The whole camp was in a tumult before Bull Head could rush The Sitting Bull to the threshold.
One of the first of the old guard was The Bear Catcher, a man of fiery resolution, who cried out in a loud voice: “They are taking our chief. Let us prevent them.”
Bull Head replied: “The agent has ordered it. Keep away!”
Bear Catcher again cried: “Let us stop this thing,” and, flinging aside his blanket, leveled his rifle at Bull Head and fired. The renegade fell, but in falling shot the chief. At almost the same instant Shave Head, recreant dog, seized the opportunity to put a bullet into the great heart of my chief, who fell and died without speaking a word, while the battle went on above his prostrate body.
For a time nothing could be heard but the shouts of the warring ones and the crack of their guns. When it was ended eight of the “Silent Eaters” lay dead beside their chief, and with them fell four renegades who went to their tragic end under a mistaken call of duty—to be forever execrated for slaying their chief at the white man’s command.
Taking shelter in the house, the other traitors killed the mute son of the chief and were about to be burned out by the “Silent Eaters” when the sound of a cannon on the hill announced the coming of the soldiers. The renegades were saved by the bluecoats.
It is well that the body of my chief fell into the hands of his honorable enemies, for it was being mutilated when the colonel interfered. There were Sioux warriors so misbegotten that they were ready to crush the dead lion’s helpless head, but the white commander of the garrison took every precaution that the bones of the chief should lie undisturbed in death.
The post surgeon at Fort Yates received the body and prepared it for burial. In the afternoon of the following day it was sewn up in canvas and placed in a coffin and buried in the northeast corner of the military cemetery, without ceremony and with few to mourn, though far away my people were waiting in unappeasable grief over the passing of their great leader.
And so it is that in spite of vandal white men and traitorous reds the dust of my chieftain lies undisturbed in a neglected corner of a drear little military graveyard, near the Great Muddy River which was the eastern boundary of his lands.

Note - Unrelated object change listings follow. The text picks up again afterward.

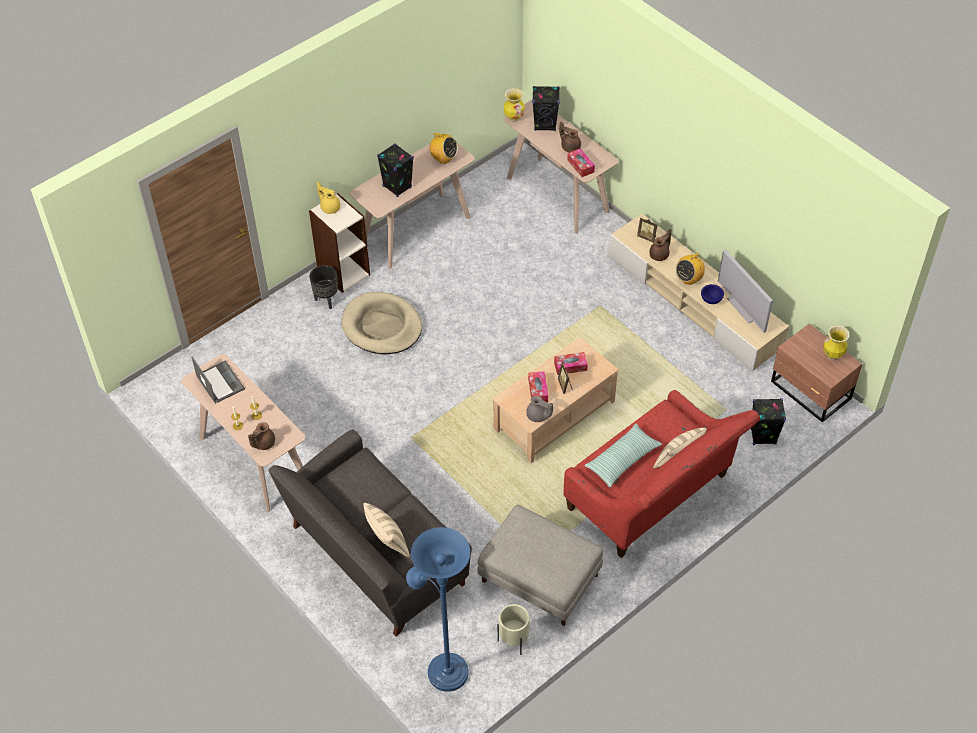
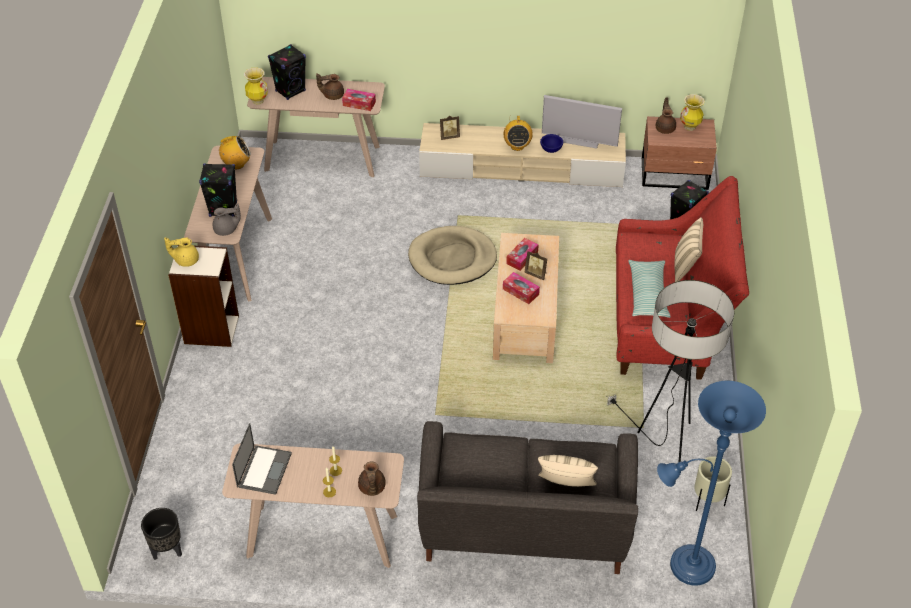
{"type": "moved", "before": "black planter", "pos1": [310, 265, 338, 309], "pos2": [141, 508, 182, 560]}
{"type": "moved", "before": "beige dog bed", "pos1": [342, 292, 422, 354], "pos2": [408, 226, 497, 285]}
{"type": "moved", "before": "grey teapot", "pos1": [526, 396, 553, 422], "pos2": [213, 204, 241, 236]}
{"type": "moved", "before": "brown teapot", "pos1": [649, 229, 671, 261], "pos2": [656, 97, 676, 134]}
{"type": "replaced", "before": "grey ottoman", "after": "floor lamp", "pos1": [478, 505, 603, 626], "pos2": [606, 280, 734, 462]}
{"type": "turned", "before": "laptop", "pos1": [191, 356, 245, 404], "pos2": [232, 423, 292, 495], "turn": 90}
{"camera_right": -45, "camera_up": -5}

The sod is hot with untempered sun in summer, and piled with snow in winter, but in early spring the wild roses bloom on the primeval sod above his bones. No hand cares for the grave, no one visits it, and yet, nevertheless, the name written on that whitewashed board is secure on the walls of the red man’s pantheon, together with that of Red Jacket and Tecumseh, Osceola and Black Hawk. Civilization marches above his face, but the heel of the oppressor cannot wear from the record of his race the name of “Ta-tank-yo-tanka,” The Sitting Bull.